> _Problem to work on_
Starting at the top of the records below, write out each line exactly as it stands, stopping after the line with "ring pip: (141, 167)"; exclude the pictures.

> _Data section_
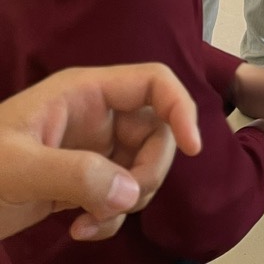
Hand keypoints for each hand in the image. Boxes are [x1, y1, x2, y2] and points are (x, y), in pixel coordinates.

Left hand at [0, 63, 200, 242]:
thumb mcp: (19, 167)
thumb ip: (77, 175)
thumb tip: (131, 193)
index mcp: (84, 92)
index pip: (153, 82)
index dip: (181, 107)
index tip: (195, 148)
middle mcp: (95, 116)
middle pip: (156, 131)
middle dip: (151, 170)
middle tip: (126, 201)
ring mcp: (90, 150)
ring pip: (141, 167)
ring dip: (129, 200)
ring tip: (91, 222)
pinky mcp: (82, 182)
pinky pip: (119, 195)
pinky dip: (110, 217)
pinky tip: (79, 231)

> _Reply to the task_
Hand keypoints for each hand in the image. Boxes are [x1, y1, x2, y2] and points are (x, y), in pixel coordinates.

Left hand at [0, 63, 200, 242]:
thumb mcp: (19, 167)
thumb ip: (77, 175)
thumb tip: (131, 193)
index mcp: (84, 92)
index pip: (153, 82)
index dip: (181, 107)
index tip: (195, 148)
middle mcp: (95, 116)
middle pip: (156, 131)
middle dip: (151, 170)
middle tip: (126, 201)
ring mcp: (90, 150)
ring pip: (141, 167)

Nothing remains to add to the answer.